(DATA FOR REVIEW Opens)
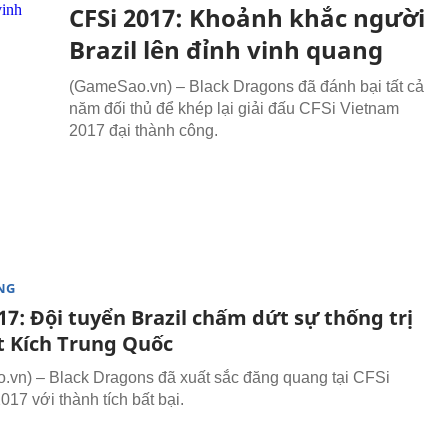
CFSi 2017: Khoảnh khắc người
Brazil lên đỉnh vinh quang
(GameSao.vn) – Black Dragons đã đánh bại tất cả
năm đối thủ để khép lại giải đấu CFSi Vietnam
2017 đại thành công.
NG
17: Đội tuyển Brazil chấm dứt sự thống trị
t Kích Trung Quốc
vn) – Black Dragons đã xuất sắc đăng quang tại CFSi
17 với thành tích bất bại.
(DATA FOR REVIEW Closes)
— PROBLEM DETAILS —
Write out, exactly as shown, only the lines running from the one that contains "17: Đội tuyển Brazil chấm dứt sự thống trị" to the last line above.

— RESPONSE BOX —
17: Đội tuyển Brazil chấm dứt sự thống trị
t Kích Trung Quốc
vn) – Black Dragons đã xuất sắc đăng quang tại CFSi
17 với thành tích bất bại.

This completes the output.